Exact copy, no pictures: set down the lines from the one holding "ring dip: (860, 863)" through the final line of the records below.

MATERIAL PROVIDED >>
=== Section Start ===

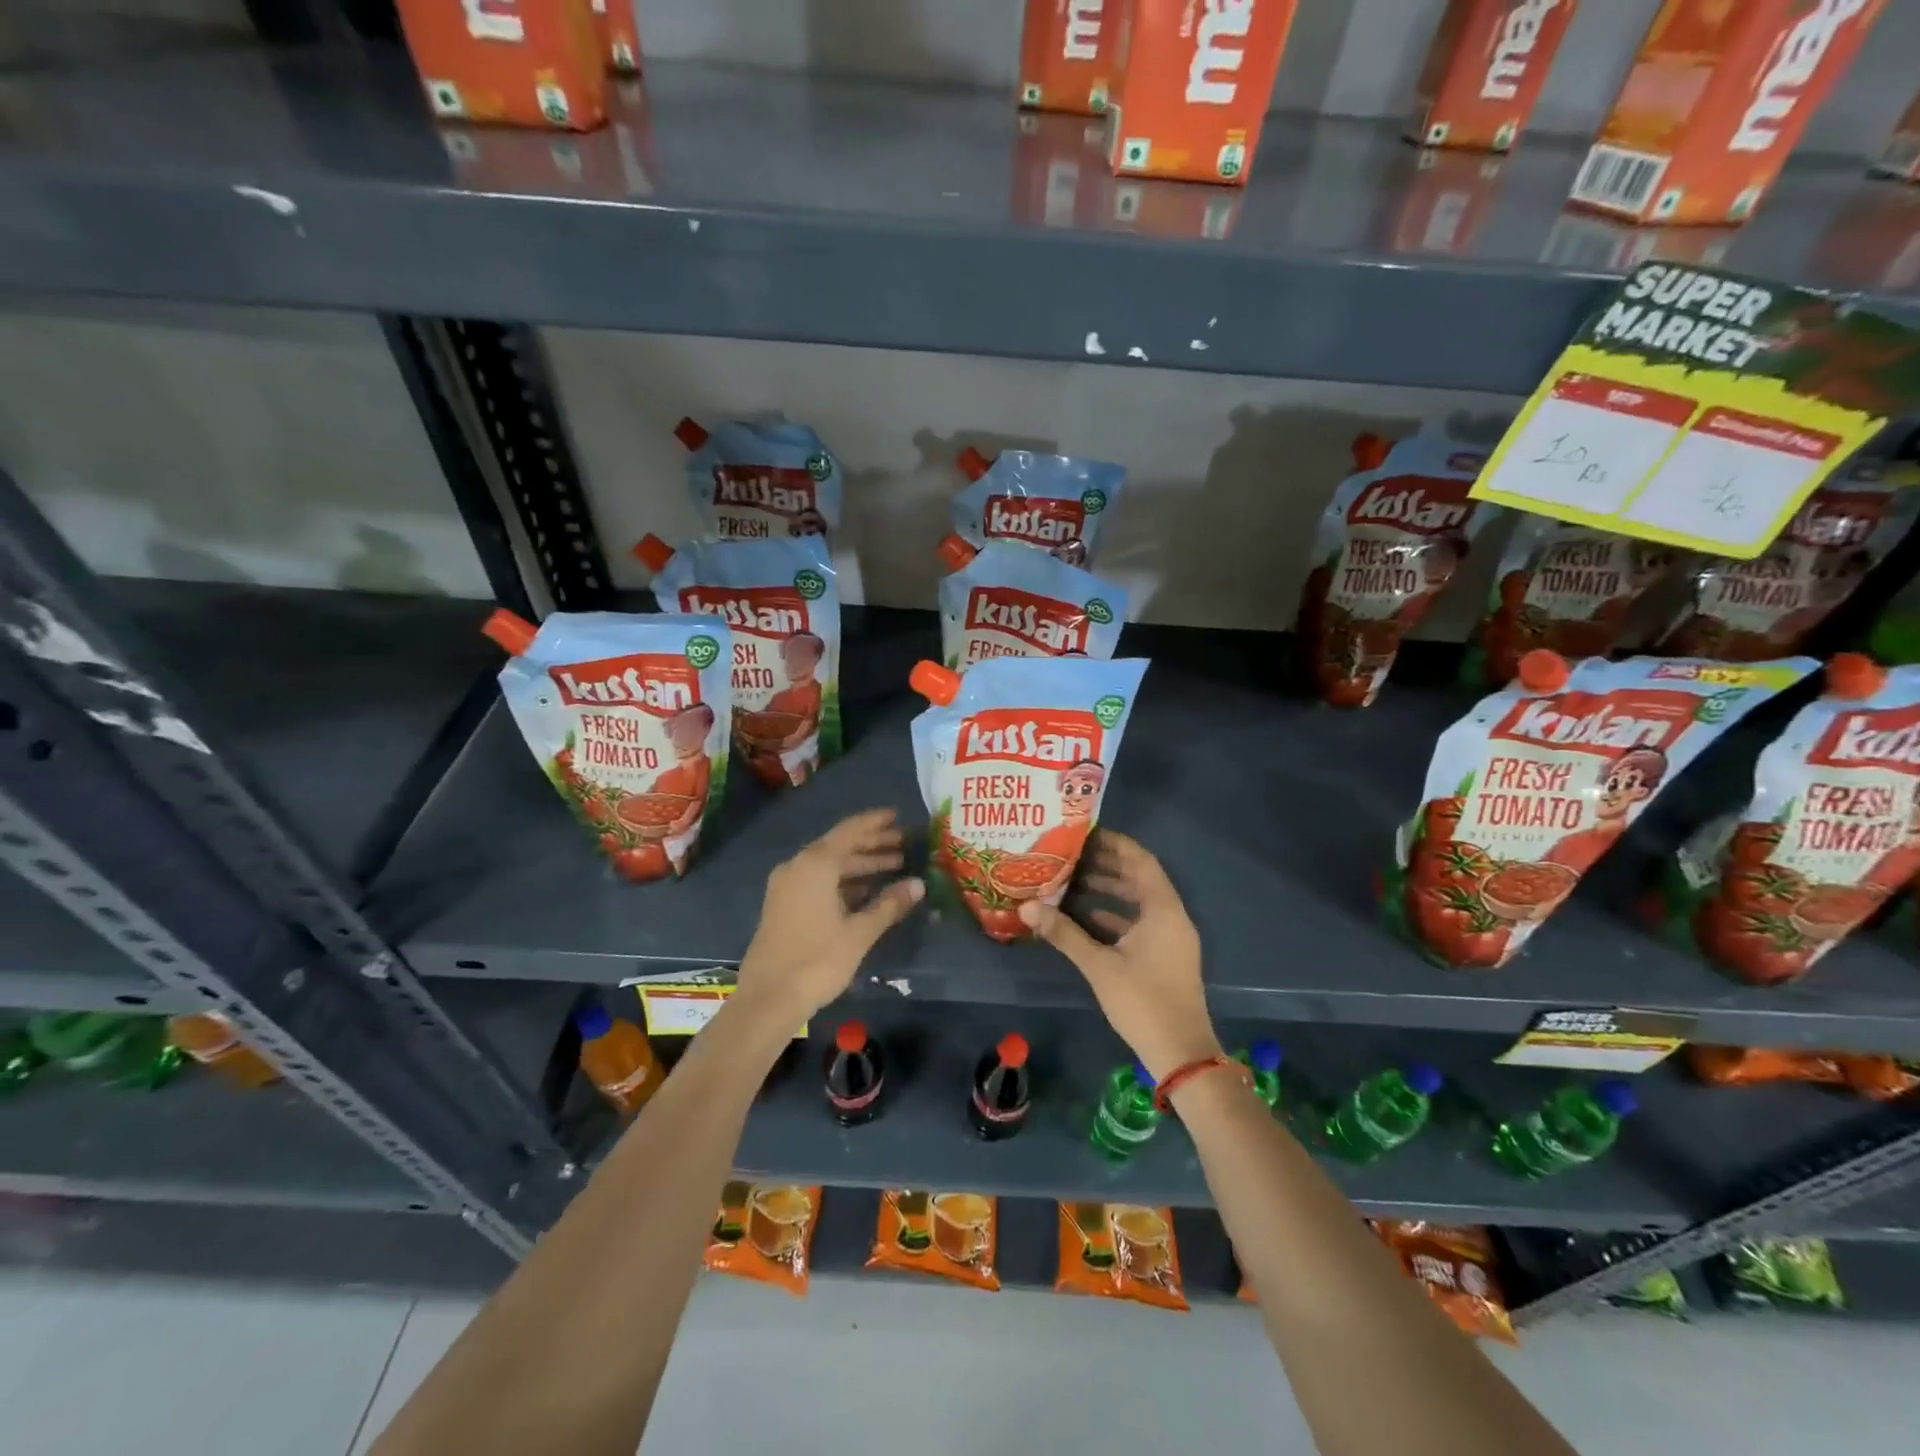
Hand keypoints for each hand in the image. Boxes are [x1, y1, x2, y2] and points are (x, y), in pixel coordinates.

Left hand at [734, 809, 923, 1020]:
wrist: (768, 998)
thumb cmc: (817, 961)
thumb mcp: (859, 933)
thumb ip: (889, 905)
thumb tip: (918, 884)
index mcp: (815, 865)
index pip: (850, 831)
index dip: (875, 823)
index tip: (898, 815)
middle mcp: (798, 866)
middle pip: (840, 846)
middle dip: (872, 844)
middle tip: (904, 843)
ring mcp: (787, 885)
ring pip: (829, 864)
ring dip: (860, 863)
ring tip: (894, 866)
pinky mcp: (783, 904)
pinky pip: (818, 880)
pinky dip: (843, 880)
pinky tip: (867, 890)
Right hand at [1019, 829, 1221, 1080]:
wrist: (1181, 1053)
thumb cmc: (1143, 1001)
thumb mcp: (1099, 966)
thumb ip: (1064, 933)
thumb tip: (1026, 907)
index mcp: (1163, 910)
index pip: (1141, 862)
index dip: (1116, 844)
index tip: (1087, 834)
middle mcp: (1171, 917)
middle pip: (1140, 879)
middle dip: (1108, 865)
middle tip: (1073, 856)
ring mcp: (1171, 938)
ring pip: (1140, 902)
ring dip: (1111, 890)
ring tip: (1074, 882)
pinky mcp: (1165, 956)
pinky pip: (1141, 923)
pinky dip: (1116, 915)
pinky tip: (1087, 918)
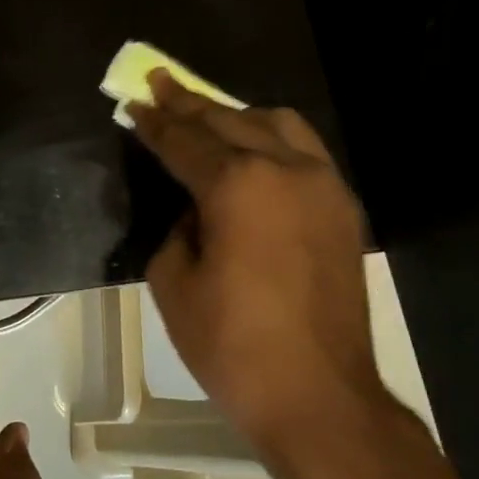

=== Section End ===

SOLVED EXERCISE >>
ring dip: (860, 863)
ring tip: (894, 866)
pinky mcp: (783, 904)
pinky pip: (818, 880)
pinky dip: (843, 880)
pinky tip: (867, 890)
Right hand at [1019, 829, 1221, 1080]:
wrist: (1181, 1053)
thumb cmc: (1143, 1001)
thumb mcp: (1099, 966)
thumb ip: (1064, 933)
thumb tip: (1026, 907)
index mcp: (1163, 910)
index pip: (1141, 862)
index dip: (1116, 844)
index tip: (1087, 834)
middle mcp: (1171, 917)
middle pip: (1140, 879)
middle dip: (1108, 865)
middle tip: (1073, 856)
ring mcp: (1171, 938)
ring pip: (1140, 902)
ring dip: (1111, 890)
ring tip: (1074, 882)
pinky mcp: (1165, 956)
pinky pip: (1141, 923)
pinky dip: (1116, 915)
pinky tip: (1087, 918)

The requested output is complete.